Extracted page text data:

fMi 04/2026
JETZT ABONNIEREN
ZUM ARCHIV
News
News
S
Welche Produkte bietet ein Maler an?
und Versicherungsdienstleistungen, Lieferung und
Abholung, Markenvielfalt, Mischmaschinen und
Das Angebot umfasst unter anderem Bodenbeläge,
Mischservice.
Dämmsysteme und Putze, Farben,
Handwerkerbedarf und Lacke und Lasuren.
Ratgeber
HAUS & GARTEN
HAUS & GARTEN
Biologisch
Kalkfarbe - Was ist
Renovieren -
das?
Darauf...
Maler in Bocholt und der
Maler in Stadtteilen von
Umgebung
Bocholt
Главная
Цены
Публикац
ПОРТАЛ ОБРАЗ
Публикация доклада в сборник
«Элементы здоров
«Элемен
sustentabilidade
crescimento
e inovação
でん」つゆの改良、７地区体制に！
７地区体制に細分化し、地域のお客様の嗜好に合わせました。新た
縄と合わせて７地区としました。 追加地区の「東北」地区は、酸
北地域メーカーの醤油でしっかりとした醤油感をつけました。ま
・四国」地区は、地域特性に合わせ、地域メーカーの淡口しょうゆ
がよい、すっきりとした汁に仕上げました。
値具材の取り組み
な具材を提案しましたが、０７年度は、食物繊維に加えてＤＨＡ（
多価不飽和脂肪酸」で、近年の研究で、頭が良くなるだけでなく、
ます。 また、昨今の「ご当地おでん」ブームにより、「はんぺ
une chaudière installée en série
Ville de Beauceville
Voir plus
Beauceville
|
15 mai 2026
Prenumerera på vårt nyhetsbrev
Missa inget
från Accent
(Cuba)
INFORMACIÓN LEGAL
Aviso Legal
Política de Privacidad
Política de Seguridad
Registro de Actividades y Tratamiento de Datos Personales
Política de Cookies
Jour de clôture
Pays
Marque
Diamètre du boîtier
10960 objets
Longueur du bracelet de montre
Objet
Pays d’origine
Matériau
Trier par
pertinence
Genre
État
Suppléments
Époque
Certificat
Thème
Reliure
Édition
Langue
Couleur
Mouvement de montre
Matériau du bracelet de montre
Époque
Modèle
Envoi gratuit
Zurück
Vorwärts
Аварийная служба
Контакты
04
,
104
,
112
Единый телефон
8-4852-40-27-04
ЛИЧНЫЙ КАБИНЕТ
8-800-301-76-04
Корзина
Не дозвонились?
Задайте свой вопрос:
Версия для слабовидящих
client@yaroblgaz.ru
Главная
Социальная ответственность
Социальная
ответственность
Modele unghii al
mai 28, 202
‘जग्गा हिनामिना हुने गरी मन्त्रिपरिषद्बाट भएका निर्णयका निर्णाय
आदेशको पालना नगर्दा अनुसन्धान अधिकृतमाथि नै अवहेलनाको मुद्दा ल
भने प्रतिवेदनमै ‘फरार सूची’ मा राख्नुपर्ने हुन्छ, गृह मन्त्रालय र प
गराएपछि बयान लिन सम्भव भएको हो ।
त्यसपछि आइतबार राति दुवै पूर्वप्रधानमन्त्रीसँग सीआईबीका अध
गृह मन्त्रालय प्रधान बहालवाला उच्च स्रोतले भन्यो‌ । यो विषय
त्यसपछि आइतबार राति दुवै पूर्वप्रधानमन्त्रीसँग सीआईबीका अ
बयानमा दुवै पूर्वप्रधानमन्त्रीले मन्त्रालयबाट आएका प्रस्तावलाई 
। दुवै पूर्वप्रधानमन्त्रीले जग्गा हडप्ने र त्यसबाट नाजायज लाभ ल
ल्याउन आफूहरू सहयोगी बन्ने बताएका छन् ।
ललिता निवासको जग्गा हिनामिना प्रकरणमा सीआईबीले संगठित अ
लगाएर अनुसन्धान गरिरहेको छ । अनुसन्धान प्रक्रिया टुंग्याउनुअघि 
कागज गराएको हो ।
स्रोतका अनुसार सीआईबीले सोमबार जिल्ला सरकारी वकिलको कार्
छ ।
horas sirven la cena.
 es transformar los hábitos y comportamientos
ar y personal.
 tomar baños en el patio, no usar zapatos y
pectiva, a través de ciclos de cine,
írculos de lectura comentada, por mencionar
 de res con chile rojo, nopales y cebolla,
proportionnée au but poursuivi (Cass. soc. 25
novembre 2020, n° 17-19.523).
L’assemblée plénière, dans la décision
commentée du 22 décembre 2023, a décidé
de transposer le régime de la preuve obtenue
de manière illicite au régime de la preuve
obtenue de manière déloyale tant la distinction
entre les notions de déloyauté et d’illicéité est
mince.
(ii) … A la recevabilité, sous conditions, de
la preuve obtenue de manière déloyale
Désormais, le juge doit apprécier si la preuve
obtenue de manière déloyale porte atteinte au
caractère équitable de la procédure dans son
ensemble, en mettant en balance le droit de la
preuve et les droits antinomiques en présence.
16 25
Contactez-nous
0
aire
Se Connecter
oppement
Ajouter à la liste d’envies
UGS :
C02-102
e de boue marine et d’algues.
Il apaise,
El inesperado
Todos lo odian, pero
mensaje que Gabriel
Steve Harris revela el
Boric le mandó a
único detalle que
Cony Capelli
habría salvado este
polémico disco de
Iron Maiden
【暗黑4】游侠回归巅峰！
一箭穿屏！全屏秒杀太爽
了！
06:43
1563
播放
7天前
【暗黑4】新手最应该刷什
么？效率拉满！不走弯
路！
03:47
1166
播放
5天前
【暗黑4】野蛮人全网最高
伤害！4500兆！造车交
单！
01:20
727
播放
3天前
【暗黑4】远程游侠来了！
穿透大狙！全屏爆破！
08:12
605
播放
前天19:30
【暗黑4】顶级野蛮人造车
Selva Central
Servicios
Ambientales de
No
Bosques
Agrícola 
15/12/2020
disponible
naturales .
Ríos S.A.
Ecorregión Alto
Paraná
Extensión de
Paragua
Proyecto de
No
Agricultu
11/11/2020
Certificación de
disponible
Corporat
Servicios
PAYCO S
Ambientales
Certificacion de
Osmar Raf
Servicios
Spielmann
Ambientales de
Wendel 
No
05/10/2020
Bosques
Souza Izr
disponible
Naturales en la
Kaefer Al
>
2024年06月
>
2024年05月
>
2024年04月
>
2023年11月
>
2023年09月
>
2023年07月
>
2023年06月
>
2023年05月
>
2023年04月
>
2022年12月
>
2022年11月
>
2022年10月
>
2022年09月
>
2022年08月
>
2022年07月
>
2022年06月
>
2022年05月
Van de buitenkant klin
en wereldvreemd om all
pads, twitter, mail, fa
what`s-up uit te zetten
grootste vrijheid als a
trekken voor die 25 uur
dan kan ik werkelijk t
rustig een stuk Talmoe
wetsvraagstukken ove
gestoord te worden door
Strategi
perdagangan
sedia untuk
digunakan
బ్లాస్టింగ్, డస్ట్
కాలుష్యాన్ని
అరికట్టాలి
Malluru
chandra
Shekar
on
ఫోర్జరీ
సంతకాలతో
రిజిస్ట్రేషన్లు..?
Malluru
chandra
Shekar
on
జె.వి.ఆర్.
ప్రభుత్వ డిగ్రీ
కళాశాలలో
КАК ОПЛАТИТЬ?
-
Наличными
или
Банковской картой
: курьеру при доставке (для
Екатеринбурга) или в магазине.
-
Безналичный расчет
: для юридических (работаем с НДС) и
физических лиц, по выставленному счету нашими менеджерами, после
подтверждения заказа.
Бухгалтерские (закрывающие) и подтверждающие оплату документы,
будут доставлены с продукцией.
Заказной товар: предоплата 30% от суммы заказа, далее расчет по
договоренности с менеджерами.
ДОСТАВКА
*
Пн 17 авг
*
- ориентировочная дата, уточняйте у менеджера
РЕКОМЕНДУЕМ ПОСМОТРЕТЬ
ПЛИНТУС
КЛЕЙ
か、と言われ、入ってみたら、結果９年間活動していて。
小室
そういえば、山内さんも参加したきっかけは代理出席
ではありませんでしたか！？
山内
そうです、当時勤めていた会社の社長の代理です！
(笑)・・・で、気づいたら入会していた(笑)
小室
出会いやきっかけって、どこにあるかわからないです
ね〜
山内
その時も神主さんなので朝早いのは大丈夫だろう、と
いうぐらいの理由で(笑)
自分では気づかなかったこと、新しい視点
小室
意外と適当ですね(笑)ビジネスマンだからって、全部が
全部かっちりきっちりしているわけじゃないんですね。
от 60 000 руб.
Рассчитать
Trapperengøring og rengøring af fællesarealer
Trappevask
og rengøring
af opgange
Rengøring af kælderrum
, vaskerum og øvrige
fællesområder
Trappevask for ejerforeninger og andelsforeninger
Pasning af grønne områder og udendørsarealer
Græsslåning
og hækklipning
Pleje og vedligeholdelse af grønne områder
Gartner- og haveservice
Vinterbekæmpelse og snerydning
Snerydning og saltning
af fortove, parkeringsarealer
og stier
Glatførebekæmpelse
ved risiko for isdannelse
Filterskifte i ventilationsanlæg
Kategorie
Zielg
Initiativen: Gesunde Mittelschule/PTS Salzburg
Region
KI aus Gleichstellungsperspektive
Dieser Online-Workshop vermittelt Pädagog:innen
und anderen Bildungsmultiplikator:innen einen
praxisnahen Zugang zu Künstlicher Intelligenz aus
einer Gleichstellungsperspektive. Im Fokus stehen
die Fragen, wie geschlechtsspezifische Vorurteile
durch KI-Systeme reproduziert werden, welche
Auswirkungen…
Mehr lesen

_Problem to solve_.
Lines above that include the string "Социальная" need to be copied.

_Exercise solution_.
Социальная ответственность
Социальная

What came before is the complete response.